__ENTRIES SUPPLIED__:
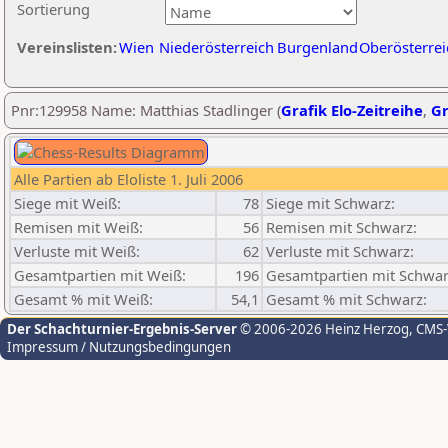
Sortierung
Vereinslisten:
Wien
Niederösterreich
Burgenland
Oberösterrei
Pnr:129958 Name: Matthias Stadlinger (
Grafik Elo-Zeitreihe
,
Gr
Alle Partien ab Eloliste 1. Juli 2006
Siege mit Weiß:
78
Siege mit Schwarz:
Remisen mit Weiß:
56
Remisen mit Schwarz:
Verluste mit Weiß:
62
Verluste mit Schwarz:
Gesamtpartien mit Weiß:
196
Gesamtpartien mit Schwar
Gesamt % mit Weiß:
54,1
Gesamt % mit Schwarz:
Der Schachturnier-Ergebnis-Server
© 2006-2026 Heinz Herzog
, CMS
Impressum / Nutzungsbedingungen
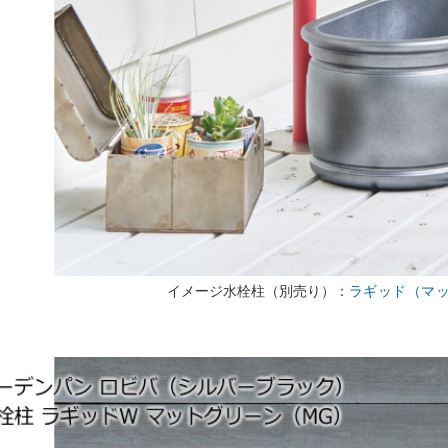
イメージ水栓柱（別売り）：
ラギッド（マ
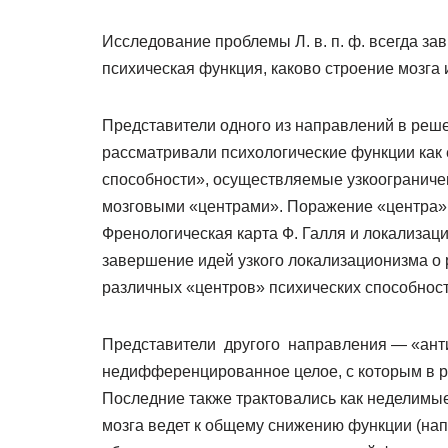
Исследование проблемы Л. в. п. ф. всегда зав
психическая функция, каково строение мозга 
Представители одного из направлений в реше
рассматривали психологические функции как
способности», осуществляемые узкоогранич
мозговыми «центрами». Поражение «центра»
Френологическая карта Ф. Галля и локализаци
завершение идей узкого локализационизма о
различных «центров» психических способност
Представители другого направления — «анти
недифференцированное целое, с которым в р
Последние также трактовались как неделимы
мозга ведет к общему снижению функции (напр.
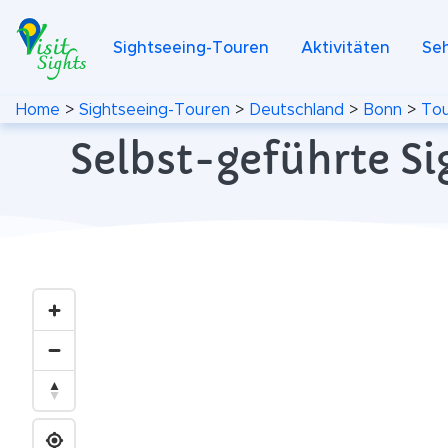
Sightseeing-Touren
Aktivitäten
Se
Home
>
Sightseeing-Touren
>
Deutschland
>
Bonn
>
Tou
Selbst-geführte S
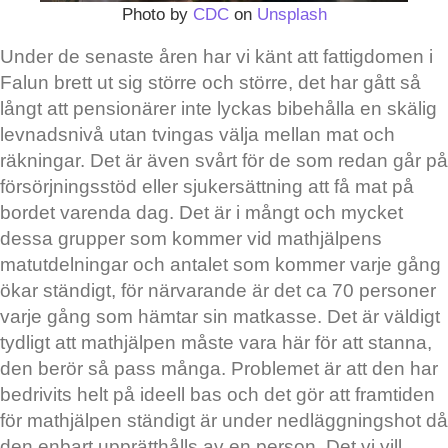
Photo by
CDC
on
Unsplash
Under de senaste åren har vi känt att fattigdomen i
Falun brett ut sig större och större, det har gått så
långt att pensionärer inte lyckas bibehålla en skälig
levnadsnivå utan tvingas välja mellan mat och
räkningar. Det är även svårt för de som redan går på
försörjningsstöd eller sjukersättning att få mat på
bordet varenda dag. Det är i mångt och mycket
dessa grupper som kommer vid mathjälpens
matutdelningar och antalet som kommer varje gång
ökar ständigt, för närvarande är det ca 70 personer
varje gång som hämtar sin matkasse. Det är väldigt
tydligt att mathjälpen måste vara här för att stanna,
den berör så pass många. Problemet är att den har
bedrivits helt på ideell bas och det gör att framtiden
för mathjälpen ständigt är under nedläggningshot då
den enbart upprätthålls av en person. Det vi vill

__EXERCISE DESCRIPTION__:
Could you rewrite the lines from the line with "イメージ水栓柱（別売り）：" up to and including the line with "мозга ведет к общему снижению функции (напр.", putting "Сторонники" wherever "Представители" appears and leaving everything else unchanged? Omit the pictures from your answer.

__TASK SOLUTION__:
イメージ水栓柱（別売り）：
ラギッド（マ
Исследование проблемы Л. в. п. ф. всегда зав
психическая функция, каково строение мозга 
Сторонники одного из направлений в реше
рассматривали психологические функции как
способности», осуществляемые узкоогранич
мозговыми «центрами». Поражение «центра»
Френологическая карта Ф. Галля и локализаци
завершение идей узкого локализационизма о
различных «центров» психических способност
Сторонники другого направления — «анти
недифференцированное целое, с которым в р
Последние также трактовались как неделимы
мозга ведет к общему снижению функции (напр.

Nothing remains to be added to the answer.